An oral presentation in a Classical Conversations Masters class consists of a one- to three-minute presentation from a student to the class concerning a topic that interests them. These are prepared during the week prior to class and often involve a visual aid. Alan regularly presents for around a minute about one of his favorite toys. Woody, Iron Man, and Spider-Man are the regulars and his class has become very well-acquainted with those three toys.
However, upon arriving at class yesterday, we realized that we had not helped Alan to prepare a presentation. He hadn’t even brought any toys with him, so we decided he would simply skip his turn to present this week. Apparently, we forgot to inform him of that, because when the time came for him to present, he walked up to the front of class as per the norm.
Alan spoke Alanese for about a minute, said, “Thank you,” and returned to his seat. Thankfully, Calvin was there to interpret. It turns out that Alan had related an event from the preceding week about a game of tug-of-war that he had had with our family dog. Alan has a toy monkey which our dog loves to chew on; hence, the resultant game of tug-of-war.

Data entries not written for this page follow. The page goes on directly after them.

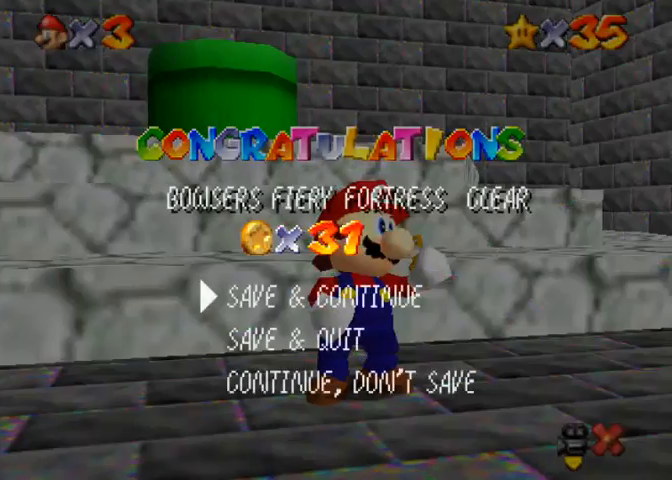
Gameplay with a controller (PlayStation layout); each line is a JSON object with the inputs held at the frame after it. "events" lists button and stick changes between this image and that frame as [ms after this image, input, new state], when the widget could be followed in between.
{"buttons": [], "left_stick": "up", "right_stick": "center", "events": [[33, "SQUARE", "down"], [67, "CROSS", "down"], [100, "SQUARE", "up"], [167, "CROSS", "up"], [167, "left_stick", "up"]]}
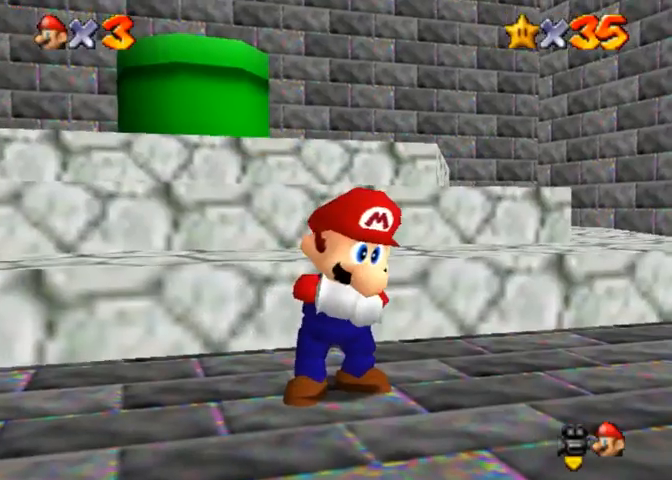
{"buttons": [], "left_stick": "up", "right_stick": "center", "events": []}
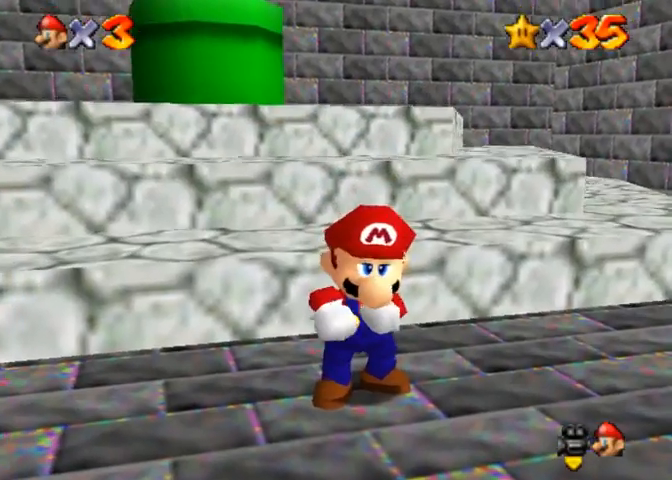
{"buttons": [], "left_stick": "up", "right_stick": "center", "events": []}
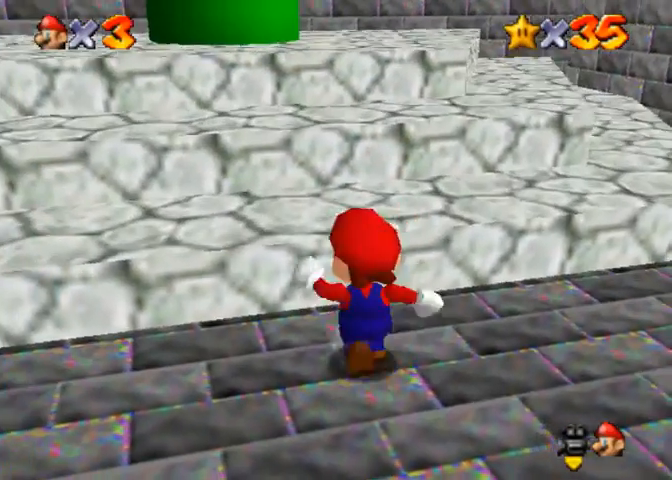
{"buttons": [], "left_stick": "up", "right_stick": "center", "events": [[67, "CROSS", "down"], [133, "CROSS", "up"]]}
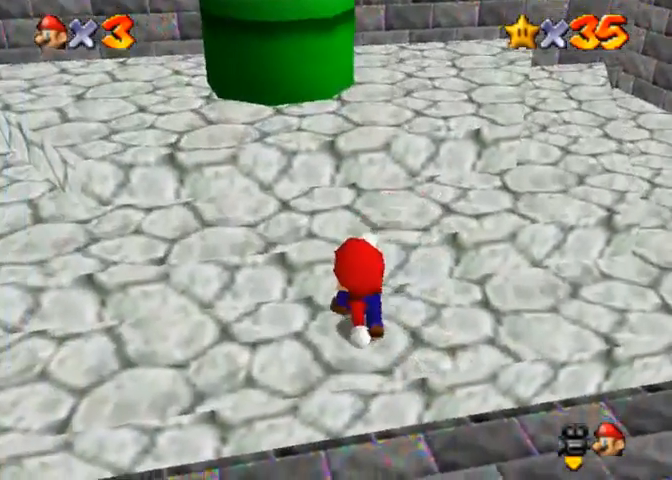
{"buttons": ["CROSS"], "left_stick": "down-right", "right_stick": "center", "events": [[67, "CROSS", "down"], [467, "left_stick", "down-right"]]}
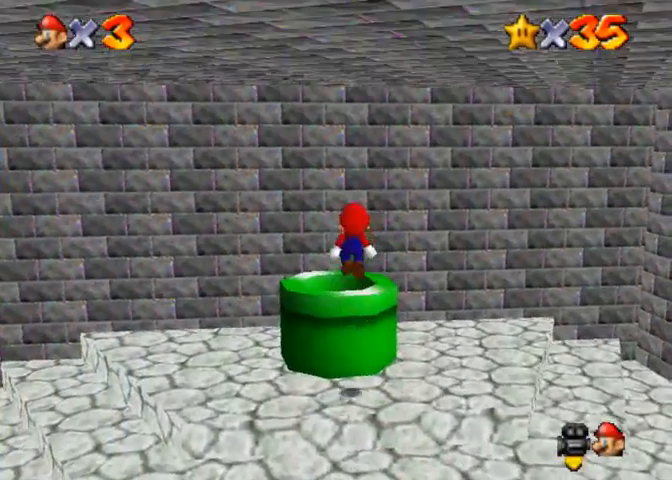
{"buttons": [], "left_stick": "down", "right_stick": "center", "events": [[67, "SQUARE", "down"], [133, "SQUARE", "up"], [200, "CROSS", "up"], [333, "left_stick", "down"]]}
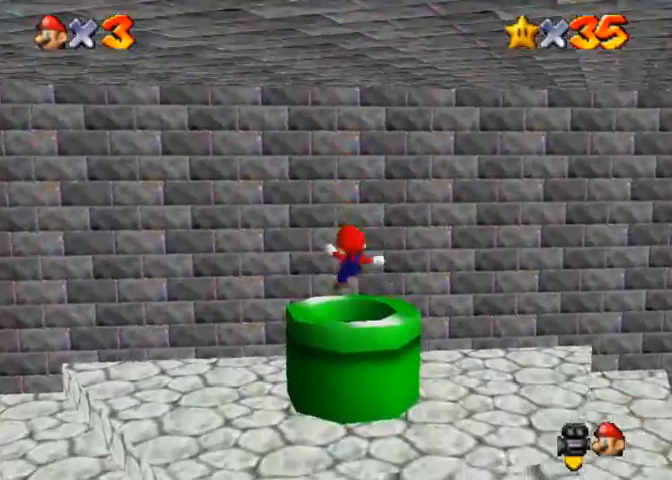
{"buttons": [], "left_stick": "center", "right_stick": "center", "events": [[467, "left_stick", "center"]]}
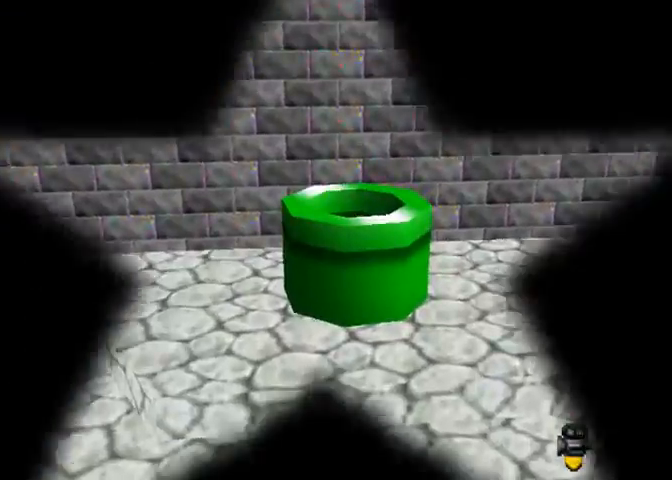
{"buttons": [], "left_stick": "center", "right_stick": "center", "events": []}
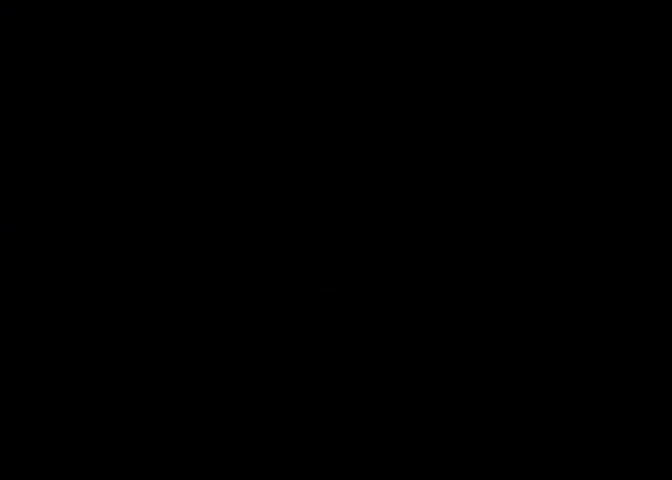
{"buttons": [], "left_stick": "center", "right_stick": "center", "events": []}
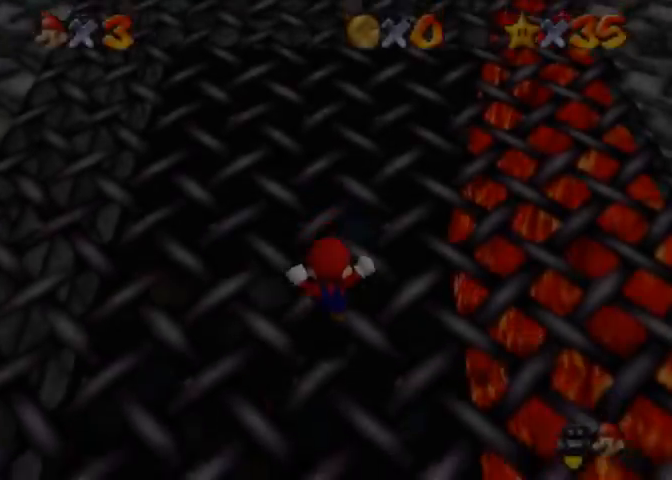
{"buttons": ["L1"], "left_stick": "up", "right_stick": "center", "events": [[433, "L1", "down"], [433, "left_stick", "up"]]}
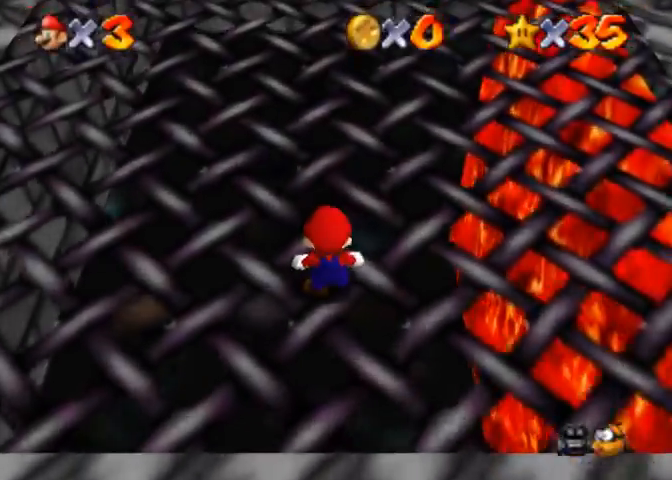
{"buttons": ["L1"], "left_stick": "up", "right_stick": "center", "events": [[67, "right_stick", "down-left"], [167, "L1", "up"], [233, "right_stick", "center"], [500, "L1", "down"]]}
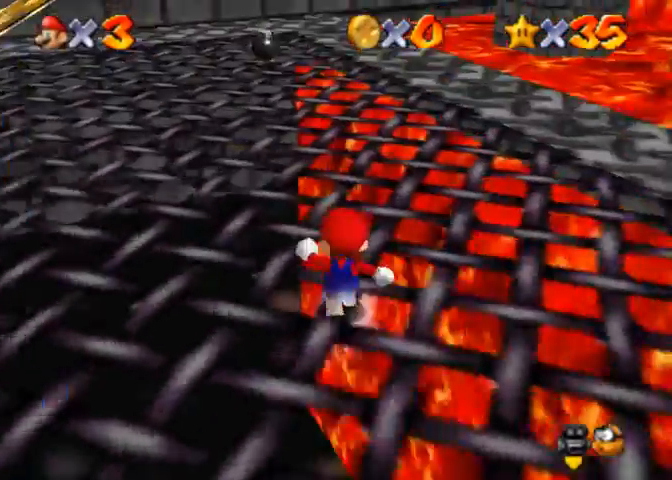
{"buttons": [], "left_stick": "up", "right_stick": "center", "events": [[133, "L1", "up"], [267, "CROSS", "down"], [267, "SQUARE", "down"], [400, "SQUARE", "up"], [433, "CROSS", "up"]]}
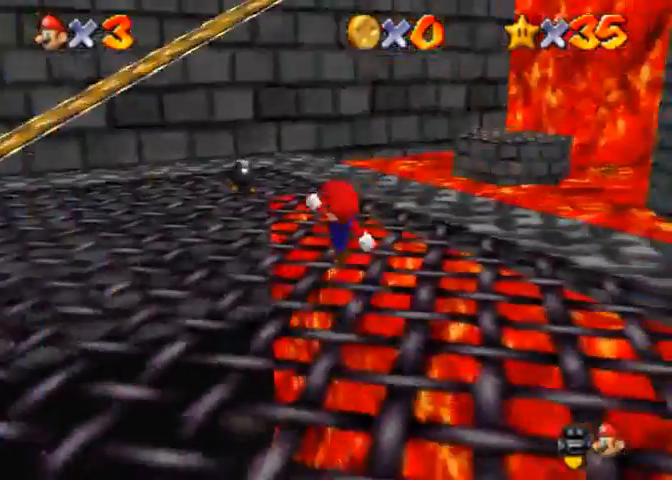
{"buttons": [], "left_stick": "up", "right_stick": "center", "events": [[167, "right_stick", "down"], [333, "CROSS", "down"], [333, "right_stick", "center"], [367, "CROSS", "up"]]}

Alan’s presentation yesterday is no small thing in his life or in ours as home educators. We have been preparing and prompting his presentations for years. This time, however, he decided that he had something to say without our prodding. He was given an opportunity to speak publicly before a crowd, he had been trained into a habit of public speaking, and he was not going to be denied his chance to relate an event in his life. We will never know if he prepared this beforehand or simply pulled off an improvisational speech, but either way, this is huge. Relating a narrative is to imitate his Creator. Having an opinion is part and parcel with his being human. Having the desire and the chutzpah to pull this off publicly is nothing less than his becoming an educated human.
Often as parents, we have lower expectations of our children’s education than we ought because we were educated under the modern, progressive paradigm; i.e., we set our expectations based on how poorly educated we are. We also have misguided expectations because we think in terms of “utility” instead of in terms of “humanity.” We tend to measure a person’s utility as a function of their faculties. We also tend to measure a person’s worth as a function of their utility.
Certain parts of Alan are broken. There are physical reasons why he does not speak as clearly as a non-Down eleven-year-old. His faculties for public speaking are such that to measure him against a non-Down eleven-year-old would be ridiculous. However, since his utility is not the underlying factor for his worth, the comparison is not necessary. In reality, that comparison would be counterproductive. I am not rejoicing in Alan’s presentation yesterday because he is becoming more “normal.” Curse the bell curve! I am rejoicing because Alan took a step toward his personal potential as a human person—an image-bearer of God—in society with other image-bearers of God.
When we look at the scope and sequence, read the articles, and peruse the book lists in the new Classical Conversations catalog, we quickly realize that the bar has been set high, but the way to measure whether or not that bar has been reached is probably not what we think. We cannot ultimately measure success by sheer quantification of facts memorized, books read, essays written, number of presentations presented, or, God forbid, what they score on their SAT. To quote Andrew Kern on assessment,
So when we assess—if not numbers what should we be looking for? Well, we teach the liberal arts, right? Seven liberal arts, or maybe just the three—the Trivium. So how do you assess if somebody is mastering the “Liberal Arts?” Liberal—Free—right? That’s what it really means: arts of a free person. What you look for is this: Is that child more free because he learned this lesson or is he less free? I’m not sure how to measure that. You know what it takes? It takes Wisdom. And what’s wisdom? Well, it’s a number of things but one of the key principles of it is knowledge of the nature of a thing—knowing how to treat something according to its nature.
So, I rejoice in Alan’s presentation yesterday in that it is a fruit of his liberal education. I rejoice that Alan is a free human person and becoming freer every day.